Here is an example of querying GO annotation from Ensembl using `r Biocpkg("biomaRt")`. 


```{r eval=FALSE}
library(biomaRt)
ensembl <- useEnsemblGenomes(biomart = "plants_mart", dataset = "nattenuata_eg_gene")
gene2go <- getBM(attributes =c("ensembl_gene_id", "go_id"), mart=ensembl)
```

## Visualize enriched GO terms as a directed acyclic graph

The `goplot()` function can accept the output of `enrichGO` and visualize the enriched GO induced graph.

(ref:goplotscap) Goplot of enrichment analysis.

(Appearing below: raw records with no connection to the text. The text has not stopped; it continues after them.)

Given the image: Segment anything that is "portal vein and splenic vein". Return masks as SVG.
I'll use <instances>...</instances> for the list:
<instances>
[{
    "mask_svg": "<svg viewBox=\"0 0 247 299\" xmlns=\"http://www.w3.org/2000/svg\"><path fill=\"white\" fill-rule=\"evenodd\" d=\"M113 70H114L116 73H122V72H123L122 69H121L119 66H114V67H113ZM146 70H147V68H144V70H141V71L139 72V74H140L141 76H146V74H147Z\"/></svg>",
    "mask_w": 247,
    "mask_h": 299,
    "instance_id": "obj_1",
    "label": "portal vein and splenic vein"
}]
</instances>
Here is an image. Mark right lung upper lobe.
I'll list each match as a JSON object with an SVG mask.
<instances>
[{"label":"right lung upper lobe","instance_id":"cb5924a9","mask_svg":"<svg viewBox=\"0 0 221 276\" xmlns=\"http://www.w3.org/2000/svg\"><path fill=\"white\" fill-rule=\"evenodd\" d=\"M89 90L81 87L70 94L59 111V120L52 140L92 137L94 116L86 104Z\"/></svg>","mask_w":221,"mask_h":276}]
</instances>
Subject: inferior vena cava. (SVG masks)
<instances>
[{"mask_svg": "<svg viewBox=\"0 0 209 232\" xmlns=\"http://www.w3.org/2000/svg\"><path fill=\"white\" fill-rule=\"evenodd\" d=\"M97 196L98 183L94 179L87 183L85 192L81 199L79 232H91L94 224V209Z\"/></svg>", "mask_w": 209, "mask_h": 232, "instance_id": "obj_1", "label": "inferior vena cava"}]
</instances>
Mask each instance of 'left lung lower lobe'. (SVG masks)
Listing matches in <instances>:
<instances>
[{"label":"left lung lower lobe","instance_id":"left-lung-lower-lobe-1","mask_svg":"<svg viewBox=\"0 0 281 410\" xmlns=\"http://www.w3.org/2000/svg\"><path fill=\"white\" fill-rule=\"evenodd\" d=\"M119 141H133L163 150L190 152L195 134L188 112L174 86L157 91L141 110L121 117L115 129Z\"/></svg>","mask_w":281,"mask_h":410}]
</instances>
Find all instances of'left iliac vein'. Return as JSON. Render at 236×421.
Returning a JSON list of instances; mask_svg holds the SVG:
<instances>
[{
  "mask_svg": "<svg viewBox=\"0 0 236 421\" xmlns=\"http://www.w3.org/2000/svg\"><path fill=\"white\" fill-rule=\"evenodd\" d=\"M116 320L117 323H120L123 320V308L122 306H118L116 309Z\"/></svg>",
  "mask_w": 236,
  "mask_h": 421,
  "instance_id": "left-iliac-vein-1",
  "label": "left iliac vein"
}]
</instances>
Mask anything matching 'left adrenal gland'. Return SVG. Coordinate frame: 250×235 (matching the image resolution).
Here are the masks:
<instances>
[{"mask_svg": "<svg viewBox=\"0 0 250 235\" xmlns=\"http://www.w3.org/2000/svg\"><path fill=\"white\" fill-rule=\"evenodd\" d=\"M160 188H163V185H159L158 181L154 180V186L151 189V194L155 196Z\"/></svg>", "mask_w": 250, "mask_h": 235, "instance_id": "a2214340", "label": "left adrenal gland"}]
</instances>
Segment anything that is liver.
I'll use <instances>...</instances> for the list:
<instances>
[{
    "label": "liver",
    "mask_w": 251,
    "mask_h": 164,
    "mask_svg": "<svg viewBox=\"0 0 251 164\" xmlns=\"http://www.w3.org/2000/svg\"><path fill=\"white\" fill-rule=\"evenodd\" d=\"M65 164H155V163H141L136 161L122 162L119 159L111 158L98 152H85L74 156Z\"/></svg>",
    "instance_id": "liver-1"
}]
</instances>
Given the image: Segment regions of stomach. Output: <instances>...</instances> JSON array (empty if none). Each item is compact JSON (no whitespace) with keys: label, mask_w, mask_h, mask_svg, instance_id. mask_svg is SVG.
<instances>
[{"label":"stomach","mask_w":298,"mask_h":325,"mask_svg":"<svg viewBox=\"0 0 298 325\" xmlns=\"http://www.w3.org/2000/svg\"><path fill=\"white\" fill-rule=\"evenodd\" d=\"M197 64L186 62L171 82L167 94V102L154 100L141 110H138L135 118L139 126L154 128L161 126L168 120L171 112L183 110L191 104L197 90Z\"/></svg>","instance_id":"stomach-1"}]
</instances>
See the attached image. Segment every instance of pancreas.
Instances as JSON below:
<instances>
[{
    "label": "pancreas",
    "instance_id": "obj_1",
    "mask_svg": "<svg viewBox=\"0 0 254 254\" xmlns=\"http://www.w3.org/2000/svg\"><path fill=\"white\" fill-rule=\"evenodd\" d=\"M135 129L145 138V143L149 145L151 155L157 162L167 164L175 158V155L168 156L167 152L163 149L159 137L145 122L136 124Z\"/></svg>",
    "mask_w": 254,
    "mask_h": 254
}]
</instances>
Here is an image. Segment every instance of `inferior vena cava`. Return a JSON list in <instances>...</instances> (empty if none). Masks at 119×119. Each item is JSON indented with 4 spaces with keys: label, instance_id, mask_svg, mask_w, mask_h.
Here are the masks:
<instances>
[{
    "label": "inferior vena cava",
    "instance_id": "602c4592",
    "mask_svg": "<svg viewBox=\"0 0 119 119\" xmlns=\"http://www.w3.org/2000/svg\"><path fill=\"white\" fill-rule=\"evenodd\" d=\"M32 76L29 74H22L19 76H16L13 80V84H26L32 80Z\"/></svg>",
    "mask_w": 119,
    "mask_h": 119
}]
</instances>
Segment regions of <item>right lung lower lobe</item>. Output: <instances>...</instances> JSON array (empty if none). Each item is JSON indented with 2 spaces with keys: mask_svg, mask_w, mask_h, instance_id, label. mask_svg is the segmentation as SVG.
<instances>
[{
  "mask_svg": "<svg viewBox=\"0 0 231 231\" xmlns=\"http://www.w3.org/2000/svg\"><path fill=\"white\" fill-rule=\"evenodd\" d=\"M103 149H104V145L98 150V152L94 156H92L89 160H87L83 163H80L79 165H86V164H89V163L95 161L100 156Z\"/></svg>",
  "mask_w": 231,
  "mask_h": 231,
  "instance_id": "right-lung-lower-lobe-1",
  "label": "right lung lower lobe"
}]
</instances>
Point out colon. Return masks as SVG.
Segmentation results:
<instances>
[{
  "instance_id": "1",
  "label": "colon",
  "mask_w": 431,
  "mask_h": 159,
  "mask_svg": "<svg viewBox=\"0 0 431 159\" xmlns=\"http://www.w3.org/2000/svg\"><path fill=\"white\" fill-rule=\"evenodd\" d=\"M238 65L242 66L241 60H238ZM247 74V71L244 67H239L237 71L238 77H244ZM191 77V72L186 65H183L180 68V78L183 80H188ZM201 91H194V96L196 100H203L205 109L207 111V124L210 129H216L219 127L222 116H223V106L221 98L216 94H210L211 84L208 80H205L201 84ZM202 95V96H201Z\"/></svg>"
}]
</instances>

(ref:goplotcap) **Goplot of enrichment analysis.**

```{r goplot, fig.height=12, fig.width=8, fig.cap="(ref:goplotcap)", fig.scap="(ref:goplotscap)"}
goplot(ego)
```


## Summary {#clusterprofiler-go-summary}

GO semantic similarity can be calculated by `r Biocpkg("GOSemSim")` [@yu2010]. We can use it to cluster genes/proteins into different clusters based on their functional similarity and can also use it to measure the similarities among GO terms to reduce the redundancy of GO enrichment results.